CURWOOD: How can you tell that all these earthquakes are from wastewater injection and not just, you know, normal seismic activity?
ABERS: So this kind of increase in seismic activity—this is just not just something that we've seen anywhere else in the natural system ever. We see clusters that are big earthquakes that have aftershock sequences and then there’s some swarms in volcanic centers that are fairly localized around a conduit, but to see an increase in earthquakes over such a big area by such an amount is really unprecedented anywhere.
CURWOOD: Now how far away can these earthquakes be felt?
ABERS: So that’s an important thing. What we’ve seen in this study is that earthquakes can be triggered as far away as about 25 miles—this is the furthest sort of cluster that we see associated with this main pressure pulse. It’s much further than people have previously been able to associate with injection wells, where it’s usually been just a couple of miles or less.
CURWOOD: So, what’s likely to happen to seismic activity in Oklahoma if all this wastewater injection isn’t curtailed?
ABERS: Well, I mean, it’s hard to know because we don’t have a good idea of where the faults are that are near failure, but if this continues it’s reasonable to expect that earthquakes will continue to happen.
CURWOOD: And are there a lot of earthquakes?
ABERS: Well, we’re seeing so far in 2014, there’s been an average of something more than an earthquake a day at magnitude three or larger.
CURWOOD: How much of a public safety risk is, say, a magnitude 3.0 earthquake?
ABERS: Well, if you knew you were only making magnitude threes, then there’s not that much to worry about. The trouble is, is that there’s nothing in our understanding of how these faults work that gives us a really good feel for how big these earthquakes could be, so the more of these small earthquakes that you’re triggering and you’re making, the higher the risk of there being a larger earthquake as well in the same area.
CURWOOD: What’s the most intense earthquake that’s been documented to have been triggered by wastewater injection?
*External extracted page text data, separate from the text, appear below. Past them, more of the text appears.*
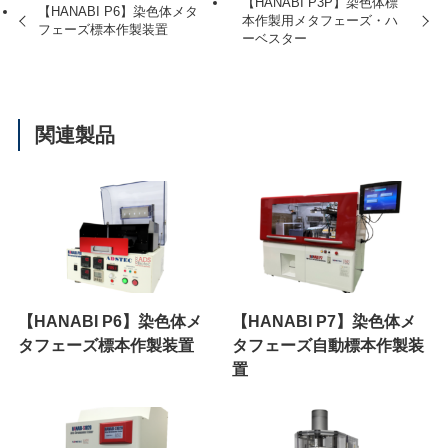
【HANABI P3P】染色体標
【HANABI P6】染色体メタ
本作製用メタフェーズ・ハ
フェーズ標本作製装置
ーベスター
関連製品
【HANABI P6】染色体メ
【HANABI P7】染色体メ
タフェーズ標本作製装置
タフェーズ自動標本作製装
置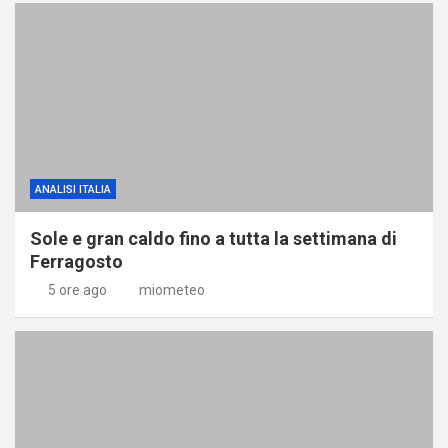
ANALISI ITALIA
Sole e gran caldo fino a tutta la settimana di
Ferragosto
5 ore ago
miometeo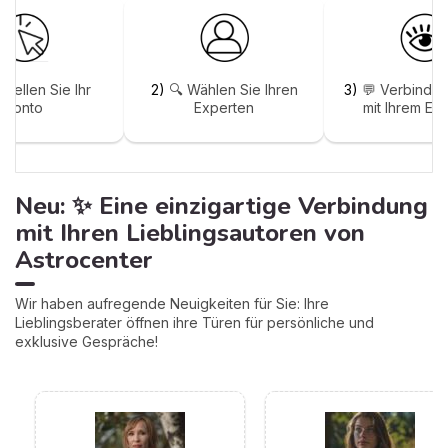
stellen Sie Ihr
2)
🔍 Wählen Sie Ihren
3)
💬 Verbinden
Konto
Experten
mit Ihrem Ex
Neu: ✨ Eine einzigartige Verbindung
mit Ihren Lieblingsautoren von
Astrocenter
Wir haben aufregende Neuigkeiten für Sie: Ihre
Lieblingsberater öffnen ihre Türen für persönliche und
exklusive Gespräche!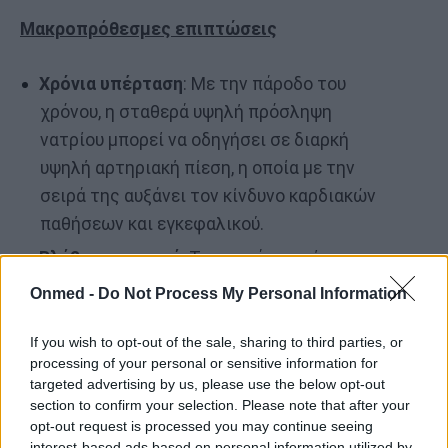
Μακροπρόθεσμες επιπτώσεις
Χρόνια υπέρταση
: Με την πάροδο του
χρόνου, η σταθερά υψηλή πρόσληψη
νατρίου μπορεί να οδηγήσει σε διαρκή
υψηλή αρτηριακή πίεση, η οποία με την
σειρά της αυξάνει τον κίνδυνο καρδιακών
παθήσεων και εγκεφαλικού.
Βλάβη στα νεφρά
: Τα νεφρά σας είναι
υπεύθυνα για το φιλτράρισμα του νατρίου
Onmed -
Do Not Process My Personal Information
από το σώμα σας. Το υπερβολικό νάτριο με
την πάροδο του χρόνου μπορεί να
If you wish to opt-out of the sale, sharing to third parties, or
processing of your personal or sensitive information for
καταπονήσει υπερβολικά τα νεφρά,
targeted advertising by us, please use the below opt-out
οδηγώντας σε χρόνια νεφρική νόσο.
section to confirm your selection. Please note that after your
opt-out request is processed you may continue seeing
Αυξημένος κίνδυνος οστεοπόρωσης
: Τα
interest-based ads based on personal information utilized by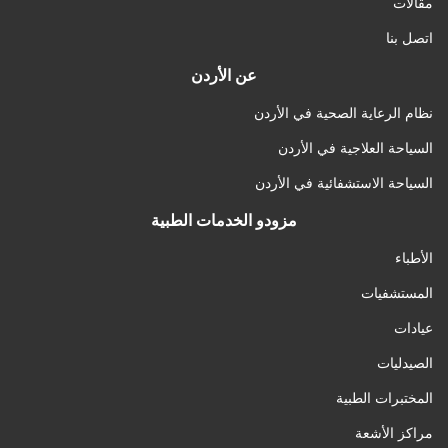
مقالات
اتصل بنا
عن الأردن
نظام الرعاية الصحية في الأردن
السياحة العلاجية في الأردن
السياحة الاستشفائية في الأردن
مزودو الخدمات الطبية
الأطباء
المستشفيات
عيادات
الصيدليات
المختبرات الطبية
مراكز الأشعة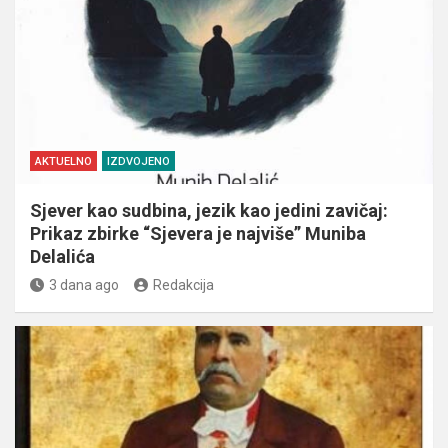
AKTUELNO
IZDVOJENO
Sjever kao sudbina, jezik kao jedini zavičaj:
Prikaz zbirke “Sjevera je najviše” Muniba
Delalića
3 dana ago
Redakcija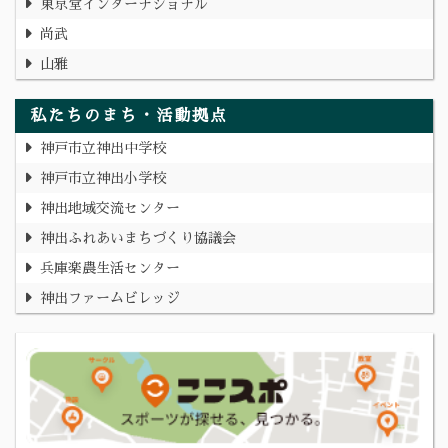
東京堂インターナショナル
尚武
山雅
私たちのまち・活動拠点
神戸市立神出中学校
神戸市立神出小学校
神出地域交流センター
神出ふれあいまちづくり協議会
兵庫楽農生活センター
神出ファームビレッジ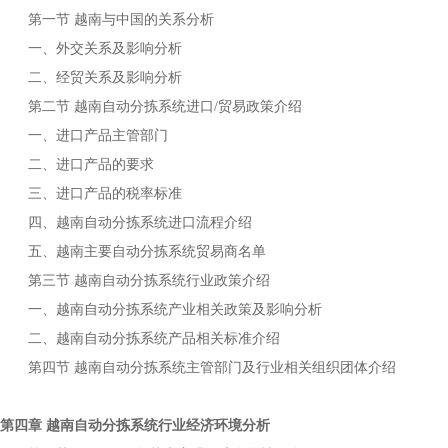
第一节
与中国的关系分析
越南
一、外交关系及影响分析
二、经贸关系及影响分析
第二节
进口
贸易政策介绍
越南自动分拣系统
/
一、进口产品主管部门
二、进口产品的要求
三、进口产品的税率标准
四、
进口流程介绍
越南自动分拣系统
五、
主要
贸易商名单
越南
自动分拣系统
第三节
行业政策介绍
越南自动分拣系统
一、
产业相关政策及影响分析
越南自动分拣系统
二、
产品相关标准介绍
越南自动分拣系统
第四节
主管部门及行业相关组织团体介绍
越南自动分拣系统
第四章
行业经济环境分析
越南自动分拣系统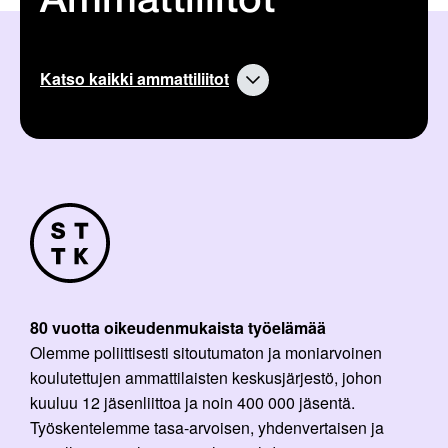
Ammattiliitot
Katso kaikki ammattiliitot
80 vuotta oikeudenmukaista työelämää
Olemme poliittisesti sitoutumaton ja moniarvoinen
koulutettujen ammattilaisten keskusjärjestö, johon
kuuluu 12 jäsenliittoa ja noin 400 000 jäsentä.
Työskentelemme tasa-arvoisen, yhdenvertaisen ja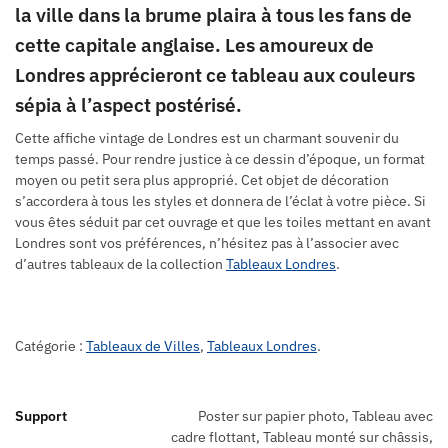
la ville dans la brume plaira à tous les fans de
cette capitale anglaise. Les amoureux de
Londres apprécieront ce tableau aux couleurs
sépia à l’aspect postérisé.
Cette affiche vintage de Londres est un charmant souvenir du
temps passé. Pour rendre justice à ce dessin d’époque, un format
moyen ou petit sera plus approprié. Cet objet de décoration
s’accordera à tous les styles et donnera de l’éclat à votre pièce. Si
vous êtes séduit par cet ouvrage et que les toiles mettant en avant
Londres sont vos préférences, n’hésitez pas à l’associer avec
d’autres tableaux de la collection
Tableaux Londres
.
Catégorie :
Tableaux de Villes
,
Tableaux Londres
.
Support
Poster sur papier photo, Tableau avec
cadre flottant, Tableau monté sur châssis,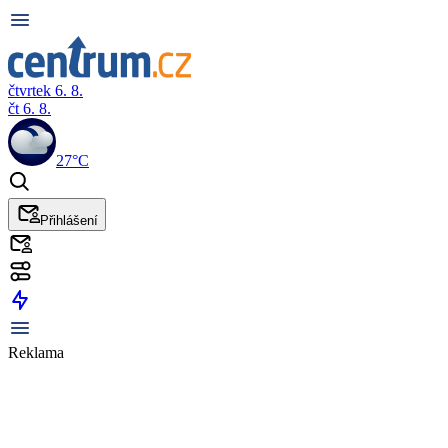
čtvrtek 6. 8.
čt 6. 8.
27°C
Přihlášení
Reklama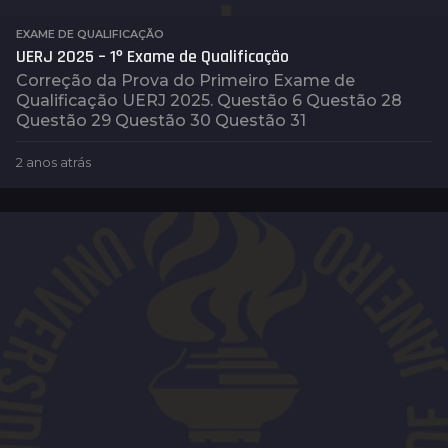
EXAME DE QUALIFICAÇÃO
UERJ 2025 – 1º Exame de Qualificação
Correção da Prova do Primeiro Exame de
Qualificação UERJ 2025. Questão 6 Questão 28
Questão 29 Questão 30 Questão 31
2 anos atrás
2
a
n
o
s
a
t
r
á
s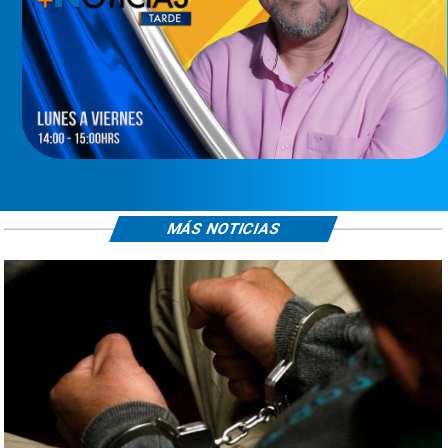
MÁS NOTICIAS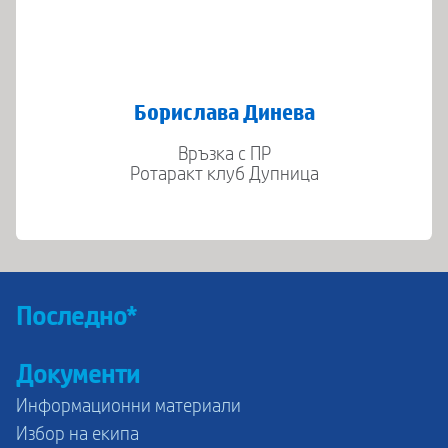
Борислава Динева
Връзка с ПР
Ротаракт клуб Дупница
Последно*
Документи
Информационни материали
Избор на екипа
ABERS: I’d say the 2011 Prague, Oklahoma, sequence. It was a magnitude 5.7; that’s the largest. There were two magnitude 5s that happened within a couple of days of that—that was just outside of our study area.
CURWOOD: Wow, what kind of damage did those earthquakes do?
ABERS: It was a few million dollars in damage to chimneys, roofs, roads, cracks in foundations. It was felt pretty widely around the Midwest as well. It was fortunately in a fairly rural area so the effects certainly could have been worse if it was in a more densely populated part of the world.
CURWOOD: What do you see as the takeaway message from your study?
ABERS: Well, I think the main takeaway is that high volume wastewater injection, or high volume pumping of fluids anywhere, of any kind, is going to increase the probability of triggering earthquakes significantly relative to other kinds of pumping into the subsurface.
CURWOOD: Geoffrey Abers is a Professor of Earth and Atmospheric Sciences at Cornell University. Thanks so much for taking the time with me today.
ABERS: Thanks for having me on the show.